My father, when behind the wheel, was more or less permanently lost. Most of the time he was just kind of lost, but whenever we got near something we were intent on seeing he would become seriously lost. Generally it would take him about an hour to realize that he had gone from the first stage to the second. All during that time, as he blundered through some unfamiliar city, making sudden and unpredictable turns, getting honked at for going the wrong way down one-way streets or for hesitating in the middle of busy intersections, my mother would mildly suggest that perhaps we should pull over and ask directions. But my father would pretend not to hear her and would press on in that semi-obsessional state that tends to overcome fathers when things aren’t going well.

Eventually, after driving the wrong way down the same one-way street so many times that merchants were beginning to come and watch from their doorways, Dad would stop the car and gravely announce, ‘Well, I think we should ask directions’, in a tone suggesting that this had been his desire all along.

This was always a welcome development, but seldom more than a partial breakthrough. Either my mom would get out and stop a patently unqualified person – a nun on an exchange visit from Costa Rica, usually – and come back with directions that were hopelessly muddled, or my father would go off to find somebody and then not come back.
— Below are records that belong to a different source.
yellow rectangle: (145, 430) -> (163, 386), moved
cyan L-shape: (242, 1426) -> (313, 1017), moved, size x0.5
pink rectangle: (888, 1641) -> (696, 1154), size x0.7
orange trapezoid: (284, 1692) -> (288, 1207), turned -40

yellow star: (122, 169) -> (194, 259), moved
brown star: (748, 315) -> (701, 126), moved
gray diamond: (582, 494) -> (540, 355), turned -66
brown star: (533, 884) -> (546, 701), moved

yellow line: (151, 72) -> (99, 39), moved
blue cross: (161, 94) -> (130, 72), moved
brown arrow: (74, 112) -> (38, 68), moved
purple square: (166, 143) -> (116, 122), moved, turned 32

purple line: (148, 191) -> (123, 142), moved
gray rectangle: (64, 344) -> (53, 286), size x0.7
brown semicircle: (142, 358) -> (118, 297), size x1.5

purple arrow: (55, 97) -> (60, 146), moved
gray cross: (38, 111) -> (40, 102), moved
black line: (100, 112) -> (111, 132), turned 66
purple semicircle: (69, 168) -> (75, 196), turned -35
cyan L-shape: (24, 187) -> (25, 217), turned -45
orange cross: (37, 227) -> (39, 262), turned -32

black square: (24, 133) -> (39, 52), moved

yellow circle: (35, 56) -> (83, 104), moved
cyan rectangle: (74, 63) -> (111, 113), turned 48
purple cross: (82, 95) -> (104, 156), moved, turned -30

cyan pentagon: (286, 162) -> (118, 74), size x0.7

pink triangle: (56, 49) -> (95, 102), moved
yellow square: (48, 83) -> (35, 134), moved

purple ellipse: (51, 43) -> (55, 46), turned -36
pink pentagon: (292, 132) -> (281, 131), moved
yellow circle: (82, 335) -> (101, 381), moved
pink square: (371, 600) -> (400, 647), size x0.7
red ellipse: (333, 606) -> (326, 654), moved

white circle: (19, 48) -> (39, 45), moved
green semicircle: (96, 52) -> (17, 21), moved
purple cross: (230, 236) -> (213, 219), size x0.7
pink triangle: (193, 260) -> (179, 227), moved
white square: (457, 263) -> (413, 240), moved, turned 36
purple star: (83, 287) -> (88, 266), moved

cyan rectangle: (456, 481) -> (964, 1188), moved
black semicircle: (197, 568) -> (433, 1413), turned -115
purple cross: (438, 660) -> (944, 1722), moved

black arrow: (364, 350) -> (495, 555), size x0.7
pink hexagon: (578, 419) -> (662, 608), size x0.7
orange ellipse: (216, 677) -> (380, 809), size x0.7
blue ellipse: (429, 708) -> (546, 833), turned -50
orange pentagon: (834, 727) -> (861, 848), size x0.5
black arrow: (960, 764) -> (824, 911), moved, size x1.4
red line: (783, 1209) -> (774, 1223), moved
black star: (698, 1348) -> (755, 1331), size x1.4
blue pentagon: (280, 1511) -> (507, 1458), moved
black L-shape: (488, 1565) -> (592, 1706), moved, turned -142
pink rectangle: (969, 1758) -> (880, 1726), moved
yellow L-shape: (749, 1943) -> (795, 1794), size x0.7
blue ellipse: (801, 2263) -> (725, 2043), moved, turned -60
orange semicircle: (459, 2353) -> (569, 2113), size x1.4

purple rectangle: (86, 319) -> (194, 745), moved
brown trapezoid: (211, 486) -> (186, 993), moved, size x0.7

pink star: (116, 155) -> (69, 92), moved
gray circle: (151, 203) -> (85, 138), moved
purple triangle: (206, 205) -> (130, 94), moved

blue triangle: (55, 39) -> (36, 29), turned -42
The problem with my dad was that he was a great talker. This is always a dangerous thing in a person who gets lost a lot. He would go into a café to ask the way to Giant Fungus State Park and the next thing you knew he would be sitting down having a cup of coffee and a chat with the proprietor or the proprietor would be taking him out back to show him his new septic tank or something. In the meantime the rest of us would have to sit in a quietly baking car, with nothing to do but sweat and wait and listlessly watch a pair of flies copulate on the dashboard.

After a very long time my father would reappear, wiping crumbs from around his mouth and looking real perky. ‘Darnedest thing,’ he would say, leaning over to talk to my mom through the window.